Notizen zur
strategischen Einordnung der Kandidatur der LINKEN zur "Europawahl"
Die Macher der EU verfolgen von Anfang bis heute ganz andere
Motive und Ziele als die Mehrheit der europäischen Bürger*innen:
- Die Entstehung des europäischen Binnenmarkts lag zu
allererst im Interesse der USA-Nachkriegspolitik. Die USA nutzten den Wiederaufbau
der schwer kriegsgeschädigten Volkswirtschaften Europas, um ihre Konkurrenten
mit Marshallplan, Bindung der Währungen an den US-Dollar, OECD und IWF in eine
antikommunistische Allianz des Kalten Kriegs unter US-amerikanischer Führung zu
drängen. Dabei ging es ihnen vor allem um eine enge Zusammenarbeit der
Schwerindustrien (Rüstung, Atomprogramm), den Abbau von Handelshemmnissen und
die Freizügigkeit von Kapital und Arbeitskräften. Also im wesentlichen um rein
wirtschaftliche und weltmachtpolitische Ziele.
- Auch Frankreich war von Marshallplan-Hilfen abhängig und
musste sich daher den US-Bedingungen fügen. Daneben aber, weil es seinen
eigenen Weltmachtanspruch nun nicht mehr gegen den alten Erzfeind Deutschland
durchsetzen konnte, entschied Frankreich sich, den deutschen Rivalen in ein
europäisches Vertragssystem zu fesseln und die überlegene westdeutsche
Wirtschaftsmacht über supranationale Institutionen zu kontrollieren.
- Die westdeutschen Eliten sahen im gemeinsamen Markt vor
allem den goldenen Weg, sich möglichst schnell aus der Kriegsverliererposition
zu befreien und wieder zur alten wirtschaftlichen Vorkriegsstärke aufzusteigen.
Zudem konnten sie nur im europäisch-atlantischen Verbund wieder eine
Militärmacht werden. Sie träumten sogar zehn Jahre lang vom Griff nach
Atomwaffen.
Die hehren Ziele, mit denen man dem breiten Publikum erst
die Montanunion und EURATOM, dann die EWG (Europäische Wirtschaftsgemeinschaft)
und schließlich die WWU (Wirtschafts- und Währungsunion) mitsamt dem Euro
schmackhaft machte, nämlich:
-die EU sei ein dauerhaftes Friedensbündnis,
-mit der Freizügigkeit würden Schritt für Schritt auch die
Lebensverhältnisse und Sozialsysteme harmonisiert und verbessert,
-und der Wille der europäischen Völker solle sich in
demokratischen Verfahren manifestieren,
diese Versprechungen blieben in all den hunderten Verträgen
zwischen den Regierungen nur leere Lippenbekenntnisse ohne praktische
Umsetzung.
Ganz im Gegenteil:
-Der Beitritt zur EU war von Anfang an direkt mit der
NATO-Mitgliedschaft verknüpft. Als eine der ersten Vergemeinschaftungen sollte
die Verteidigungsgemeinschaft entstehen. Sie scheiterte jedoch am französischen
Souveränitätsanspruch, und bis heute können die Staaten sich nicht auf eine -
besonders von Deutschland geforderte - "Gemeinsame Außen- und
Sicherheitspolitik" (GASP) einigen. Das hinderte sie aber im Einzelfall
weder an Kriegs- und Bürgerkriegseinsätzen auf europäischem Boden (Nordirland,
Baskenland, Jugoslawien) noch an Dutzenden Kriegszügen in Afrika und Nahost.

- [Bereitgestelltes Material]:
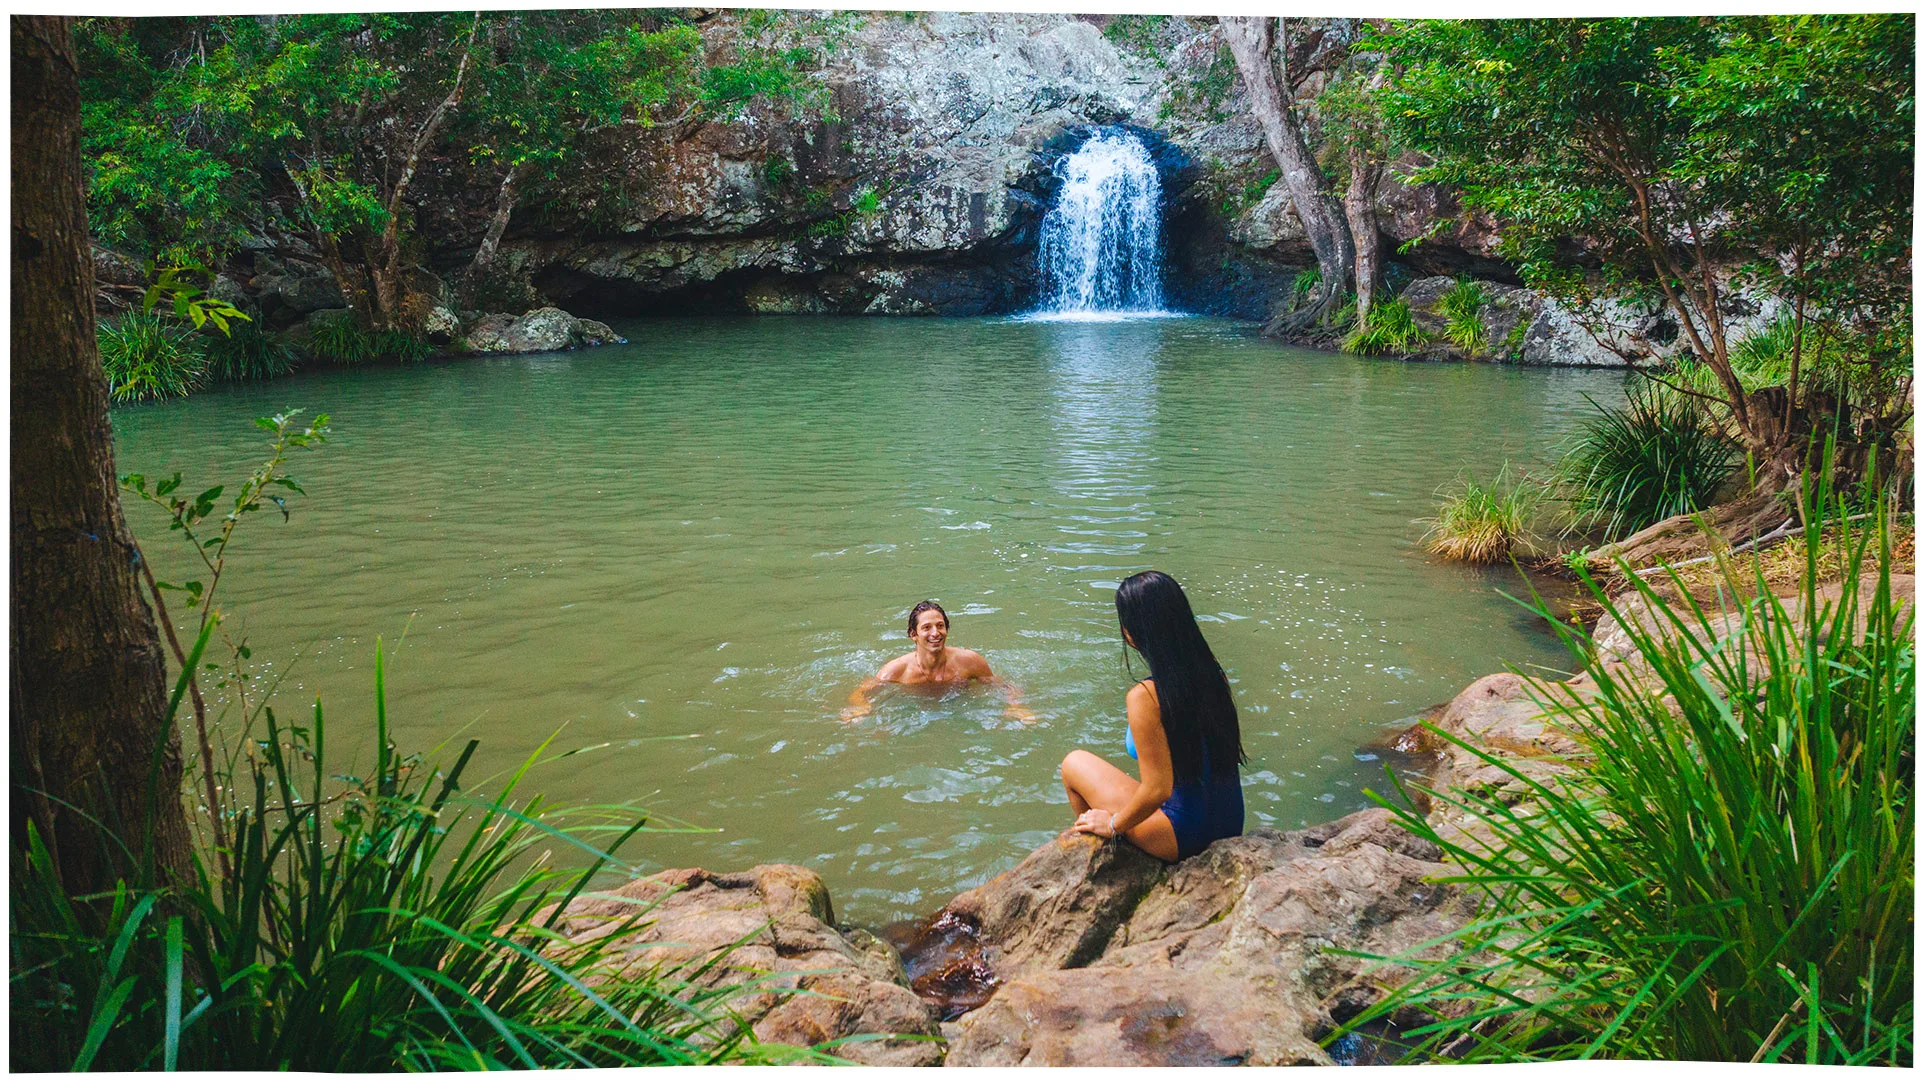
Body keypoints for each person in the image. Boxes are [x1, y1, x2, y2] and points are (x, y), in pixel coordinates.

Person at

- [Aufgabe 1]: Woran scheiterte laut dem Textauszug über die Entstehung der EU die geplante Verteidigungsgemeinschaft?
- [Aufgabe 2]: Erklären Sie anhand des Textauszugs über die Entstehung der EU, warum Frankreich sich entschied, den deutschen Rivalen in ein europäisches Vertragssystem zu fesseln.
- [Aufgabe 3]: Fahren Sie mit dem Textauszug über die Entstehung der EU nach seinem letzten Satz fort.

- [Antwort 1]: Sie scheiterte am französischen Souveränitätsanspruch.

- [Antwort 2]: Frankreich konnte seinen eigenen Weltmachtanspruch nicht mehr gegen den alten Erzfeind Deutschland durchsetzen. Deshalb wollte es Deutschland vertraglich einbinden und die überlegene westdeutsche Wirtschaftsmacht über supranationale Institutionen kontrollieren.

- [Antwort 3]:
Ein "Friedensbündnis"?
-Die neoliberale Wende seit den 70er Jahren hat nicht nur
jeden Fortschritt zu einer gemeinsamen Sozialpolitik blockiert, sondern den
Mitgliedsländern rigide Spar- und Privatisierungsprogramme aufgezwungen.
Solange die angeblich unabhängige und unpolitische Europäische Zentralbank
jeder Regierung den Geldhahn zudrehen kann, ist eine Politik, die sich an
demokratischen und sozialen Prinzipien orientiert, ausgeschlossen. Die
EU-Kommission hat zur Umsetzung der Strategie "Europa 2020" viele
weitere Kompetenzen im Rahmen des so genannten "Europäischen
Semesters" und der "Economic Governance" (TwoPack, SixPack)
erhalten, um die Politik der Mitgliedstaaten zu überwachen und sogar zu
sanktionieren. Hinzu kommt der Fiskalpakt, der durch völkerrechtlich verankerte
Schuldenbremsen den finanziellen Handlungsraum der nationalen Politiken weiter
einschränkt, und der ganz außerhalb der EU-Verträge vereinbart wurde.
-Damit einher ging ein z.T. brutaler Demokratieabbau in den
einzelnen Mitgliedsstaaten. Aber auch die Institutionen und Verfahren der Union
selbst sind in keiner Weise demokratisch legitimiert noch demokratisch
strukturiert. Gerade das "Europaparlament" ist dafür ein krasses
Beispiel. Es ist eigentlich gar kein Parlament im Sinne westlicher Demokratien.
Zwar wird es von den Völkern der Mitgliedsländer seit 1979 direkt gewählt
(wenngleich nach von Land zu Land verschiedenen Wahlverfahren), aber ihm fehlen
wesentliche Rechte einer Volksvertretung (Entscheidungsmacht gegenüber der Exekutive,
Initiativrecht zu Gesetzen und Verordnungen, Wahlrecht der EU-Funktionäre,
Budgetrecht).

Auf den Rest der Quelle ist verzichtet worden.